Originally published: February 8, 2012 9:54 PM
Updated: February 12, 2012 11:39 AM
By LINDA STERN Reuters
The Class of 2011 is said to be the most indebted ever, with average loan balances near $27,000, according to Mark Kantrowitz, publisher of FinAid.org. May grads started getting billed around Thanksgiving Ouch.
That's double-ouch for the grads who are still looking for jobs or working in low-paying, no-benefits gigs. But there are, in this era of low interest rates, some ways to cut student loan payments or costs. Here's an overview.
Use new tools to understand your options. You can consolidate your loans into one that stretches far out into the future; that will lower payments but raise your total cost of borrowing.

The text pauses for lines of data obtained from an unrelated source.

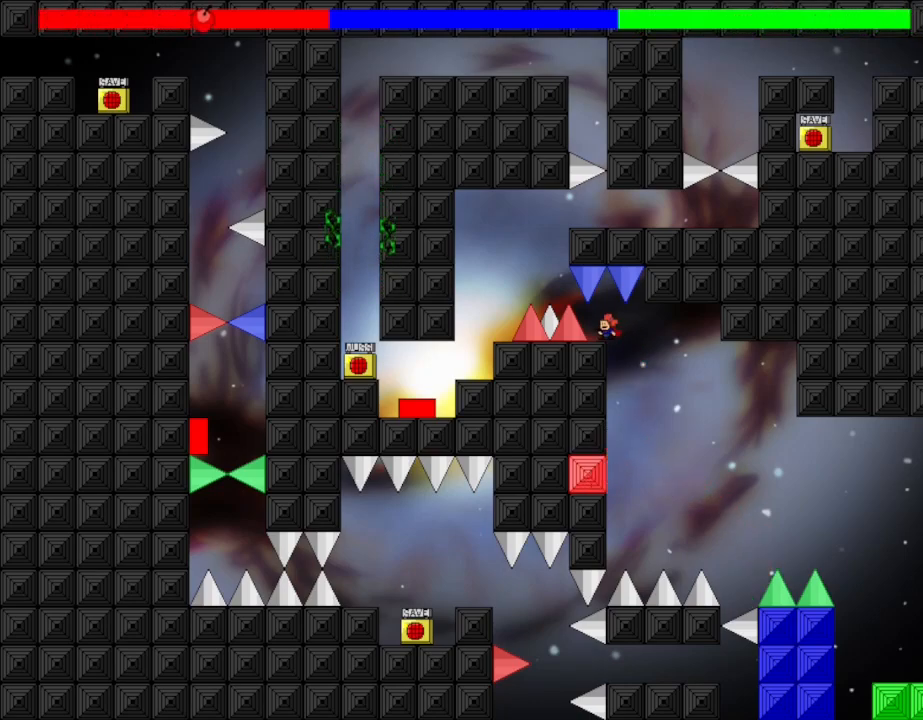
{"keys": [], "events": []}
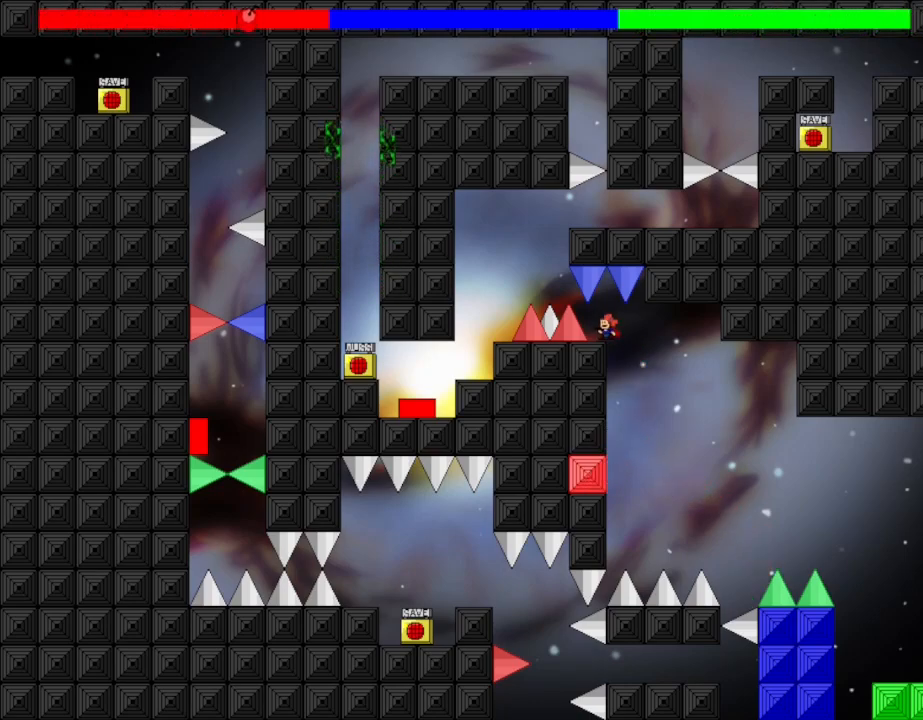
{"keys": [], "events": []}
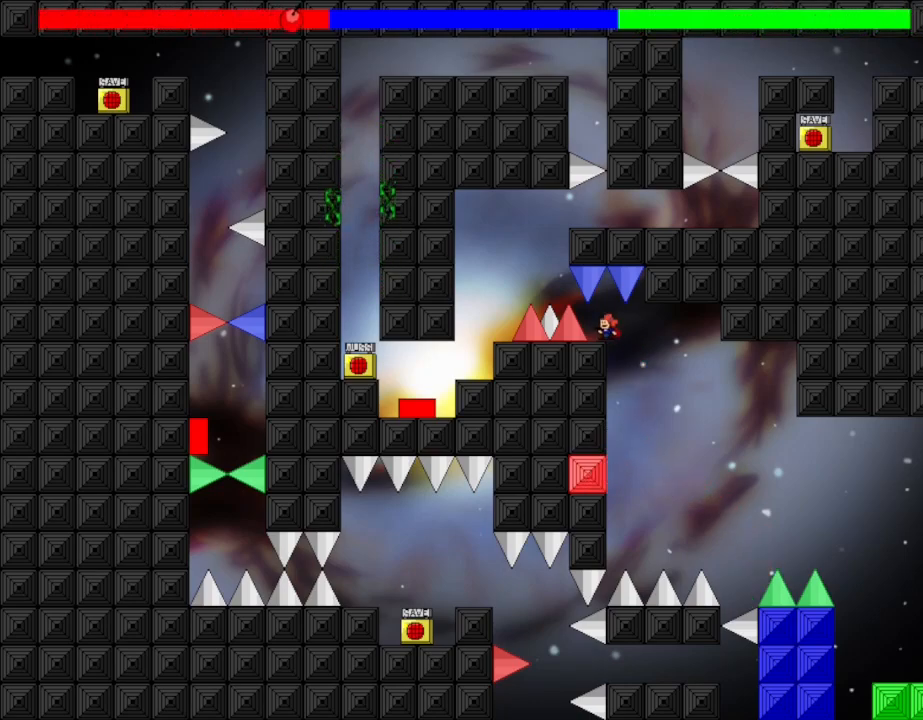
{"keys": [], "events": []}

Or you can pay extra every month to burn your loans early; that will raise your payments but lower your total costs. You can see your options in graphic detail at a new website, paybacksmarter.com.
Explore lower payback options for your federal loans. If you can afford to keep up with higher monthly payments, stick with the program you're already on. But if you don't have a job or it's a low-paying one, consider enrolling in the federal Income Based Repayment plan, which will lower your payments to affordable levels. Get all of the details at ibrinfo.org.
Don't be in a rush to consolidate, says Kantrowitz. In most cases, it won't save you any money. It may even cost you more if you mix low-interest- and high-interest-rate loans. Instead, list all of your loans (including credit card debt) by rate, and aim to pay off the highest-rate ones first, by sending any extra money there.
Try to manage private loans. They tend to have higher rates and few refinancing choices. Some options? You may be able to find a cheaper loan via a credit union or at Wells Fargo, which does offer private student consolidation loans, says Patrick Kandianis of SimpleTuition, a rate-shopping site that also runs the paybacksmarter site. That's because rates have fallen on student loans in the last few years and now average around 6.5 percent.
Get Mom, Dad and Grandma to help. Intra-family loans are really a win-win deal right now, if your family can manage your money, pay your bills, keep an agreement and not discuss it at Thanksgiving.
With older folks forced to accept 1 percent or far less on their bank savings, and their grandchildren paying 8.5 percent or more on private student loans, it might make sense for Grandma to cash in a certificate of deposit and pay off the private loan. Pick an interest rate in the middle, write a contract and make payments to her every month. Don't try this if your relative really can't afford to lend you the money, obviously.